Mainfreight, the trucking company whose shares have jumped by a third this year, reported a surge in first-half earnings as it managed to squeeze more profit from a moribund US economy and lifted returns in Asia.
Profit excluding one-time items rose 52 per cent to $16.5 million in the six months ended September 30, from $10.9 million a year earlier, the Auckland-based company said in a statement.
Sales rose 20 per cent to $645 million, or a gain of about 25 per cent excluding foreign exchange movements. Offshore sales now account for 70 per cent of Mainfreight's revenue, generating 50 per cent of earnings before interest, tax, depreciation and amortisation.
In the US, sales climbed 28 per cent and EBITDA surged 127 per cent to $6.73m, reflecting better third-quarter trading for both domestic and international freight. The US results were encouraging though still below expectations, managing director Don Braid said.
"Irrespective of media commentary, general trading conditions for our operations throughout the US continues to improve," Braid said.
Trading in October and November continued to show the improvement seen in the first half and margin management "remains a key focus for our teams throughout the U.S." Mainfreight shares fell 2 per cent to $7.25, paring their advance this year to about 33 per cent.
The shares are rated 'outperform' based on the consensus of six analyst recommendations compiled by Reuters.
The company will pay a first-half dividend of 9 cents a share on December 17, up 0.5 cent from a year earlier.
Business performance improved in most divisions, Braid said.
New Zealand domestic revenues increased 6.6 per cent to $137 million, while its NZ international division's sales rose 19 per cent to $57 million.

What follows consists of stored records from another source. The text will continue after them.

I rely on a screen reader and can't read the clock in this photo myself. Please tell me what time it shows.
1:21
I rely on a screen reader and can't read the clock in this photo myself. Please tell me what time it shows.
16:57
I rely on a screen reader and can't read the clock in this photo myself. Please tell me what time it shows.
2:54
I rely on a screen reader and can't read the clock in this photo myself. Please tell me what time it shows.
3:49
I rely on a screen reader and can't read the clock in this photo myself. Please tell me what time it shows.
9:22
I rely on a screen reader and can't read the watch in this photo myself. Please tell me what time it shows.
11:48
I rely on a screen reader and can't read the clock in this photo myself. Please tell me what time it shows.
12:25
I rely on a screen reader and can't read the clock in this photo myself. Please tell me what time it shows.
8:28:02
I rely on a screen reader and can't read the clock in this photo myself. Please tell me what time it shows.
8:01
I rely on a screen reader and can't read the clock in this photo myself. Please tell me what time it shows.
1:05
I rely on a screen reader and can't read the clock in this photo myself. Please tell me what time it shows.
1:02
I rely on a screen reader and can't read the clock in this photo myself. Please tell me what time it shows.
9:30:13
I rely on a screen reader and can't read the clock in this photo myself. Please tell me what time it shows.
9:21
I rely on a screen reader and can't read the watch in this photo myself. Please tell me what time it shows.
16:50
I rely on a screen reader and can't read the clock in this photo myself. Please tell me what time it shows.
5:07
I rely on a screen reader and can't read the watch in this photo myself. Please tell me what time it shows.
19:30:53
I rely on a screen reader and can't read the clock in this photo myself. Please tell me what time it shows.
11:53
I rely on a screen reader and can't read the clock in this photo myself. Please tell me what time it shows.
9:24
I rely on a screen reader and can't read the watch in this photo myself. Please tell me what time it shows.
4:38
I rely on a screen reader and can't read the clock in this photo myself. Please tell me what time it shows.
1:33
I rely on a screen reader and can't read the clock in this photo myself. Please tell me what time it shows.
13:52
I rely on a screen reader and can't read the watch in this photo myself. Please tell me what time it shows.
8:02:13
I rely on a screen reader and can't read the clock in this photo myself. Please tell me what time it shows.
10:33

International shipping and airfreight rates have increased, reflecting capacity shortages across international trade lanes he said.
Australian domestic sales revenue lifted 26 per cent to $104 million, and Australian international sales rose 26 per cent to $116 million.
Asia international sales revenue improved 59 per cent to $19 million as the company celebrated the 10th anniversary of its Shanghai branch.
Capital expenditure in the six months was $5.6 million, of which $1.35 million was property related.
"Property development expenditure is expected to increase during the next six months as building projects gather momentum," Braid said.